Recorded data:
● ● ●

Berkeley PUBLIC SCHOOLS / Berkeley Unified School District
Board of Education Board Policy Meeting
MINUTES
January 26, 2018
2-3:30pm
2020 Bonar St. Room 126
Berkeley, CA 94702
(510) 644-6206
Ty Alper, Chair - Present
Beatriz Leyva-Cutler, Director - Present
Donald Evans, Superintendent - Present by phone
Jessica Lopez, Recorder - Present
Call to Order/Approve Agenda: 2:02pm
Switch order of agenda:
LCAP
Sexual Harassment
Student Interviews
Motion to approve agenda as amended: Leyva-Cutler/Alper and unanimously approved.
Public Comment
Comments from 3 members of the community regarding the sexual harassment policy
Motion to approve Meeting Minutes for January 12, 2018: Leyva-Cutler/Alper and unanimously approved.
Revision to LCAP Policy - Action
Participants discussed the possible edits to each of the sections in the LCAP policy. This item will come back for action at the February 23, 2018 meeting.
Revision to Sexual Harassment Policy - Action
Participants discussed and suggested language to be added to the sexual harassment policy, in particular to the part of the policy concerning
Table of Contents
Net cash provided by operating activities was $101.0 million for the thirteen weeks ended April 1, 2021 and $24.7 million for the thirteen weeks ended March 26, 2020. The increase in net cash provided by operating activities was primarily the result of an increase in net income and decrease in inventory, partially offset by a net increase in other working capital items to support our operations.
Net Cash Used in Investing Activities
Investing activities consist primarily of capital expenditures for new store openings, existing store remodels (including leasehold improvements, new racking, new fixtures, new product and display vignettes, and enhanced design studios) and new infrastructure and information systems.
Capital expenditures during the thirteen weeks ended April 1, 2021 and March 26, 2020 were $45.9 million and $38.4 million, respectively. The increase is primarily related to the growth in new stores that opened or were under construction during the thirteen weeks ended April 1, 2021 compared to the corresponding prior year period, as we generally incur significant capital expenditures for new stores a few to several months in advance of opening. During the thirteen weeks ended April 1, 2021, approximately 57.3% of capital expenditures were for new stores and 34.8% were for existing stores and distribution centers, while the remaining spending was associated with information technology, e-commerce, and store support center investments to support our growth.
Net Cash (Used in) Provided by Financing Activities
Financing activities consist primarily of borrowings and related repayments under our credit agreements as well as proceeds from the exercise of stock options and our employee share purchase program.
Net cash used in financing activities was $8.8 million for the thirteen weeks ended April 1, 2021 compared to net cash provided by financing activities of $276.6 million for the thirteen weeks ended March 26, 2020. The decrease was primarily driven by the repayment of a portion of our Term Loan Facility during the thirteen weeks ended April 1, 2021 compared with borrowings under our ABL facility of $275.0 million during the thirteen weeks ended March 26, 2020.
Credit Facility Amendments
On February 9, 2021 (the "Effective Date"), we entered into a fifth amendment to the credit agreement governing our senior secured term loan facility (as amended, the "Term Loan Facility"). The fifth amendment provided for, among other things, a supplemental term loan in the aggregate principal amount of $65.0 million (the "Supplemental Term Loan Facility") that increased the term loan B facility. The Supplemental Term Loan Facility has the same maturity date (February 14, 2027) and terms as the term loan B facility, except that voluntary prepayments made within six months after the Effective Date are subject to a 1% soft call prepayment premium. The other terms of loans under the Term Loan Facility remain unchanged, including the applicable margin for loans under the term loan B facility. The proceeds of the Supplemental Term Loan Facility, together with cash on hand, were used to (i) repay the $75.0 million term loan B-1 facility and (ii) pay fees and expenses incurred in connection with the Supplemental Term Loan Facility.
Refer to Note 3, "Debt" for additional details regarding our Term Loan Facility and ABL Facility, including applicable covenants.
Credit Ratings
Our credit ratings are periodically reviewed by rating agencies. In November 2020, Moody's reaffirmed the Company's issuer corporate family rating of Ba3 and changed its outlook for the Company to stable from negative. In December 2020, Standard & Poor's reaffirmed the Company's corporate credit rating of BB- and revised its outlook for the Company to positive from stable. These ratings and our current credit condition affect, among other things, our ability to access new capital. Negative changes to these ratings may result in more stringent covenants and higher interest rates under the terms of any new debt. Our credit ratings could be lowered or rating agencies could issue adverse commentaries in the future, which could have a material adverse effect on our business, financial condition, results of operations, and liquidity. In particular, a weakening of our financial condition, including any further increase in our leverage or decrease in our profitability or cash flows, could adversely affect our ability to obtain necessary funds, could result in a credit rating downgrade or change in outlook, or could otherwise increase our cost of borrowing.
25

● ● ●

What needs to be done: Using the entries above, give again exactly the lines from the line holding "Table of Contents" through the line holding "Net Cash (Used". Include both end lines and nothing else.

Reply:
Table of Contents
Net cash provided by operating activities was $101.0 million for the thirteen weeks ended April 1, 2021 and $24.7 million for the thirteen weeks ended March 26, 2020. The increase in net cash provided by operating activities was primarily the result of an increase in net income and decrease in inventory, partially offset by a net increase in other working capital items to support our operations.
Net Cash Used in Investing Activities
Investing activities consist primarily of capital expenditures for new store openings, existing store remodels (including leasehold improvements, new racking, new fixtures, new product and display vignettes, and enhanced design studios) and new infrastructure and information systems.
Capital expenditures during the thirteen weeks ended April 1, 2021 and March 26, 2020 were $45.9 million and $38.4 million, respectively. The increase is primarily related to the growth in new stores that opened or were under construction during the thirteen weeks ended April 1, 2021 compared to the corresponding prior year period, as we generally incur significant capital expenditures for new stores a few to several months in advance of opening. During the thirteen weeks ended April 1, 2021, approximately 57.3% of capital expenditures were for new stores and 34.8% were for existing stores and distribution centers, while the remaining spending was associated with information technology, e-commerce, and store support center investments to support our growth.
Net Cash (Used in) Provided by Financing Activities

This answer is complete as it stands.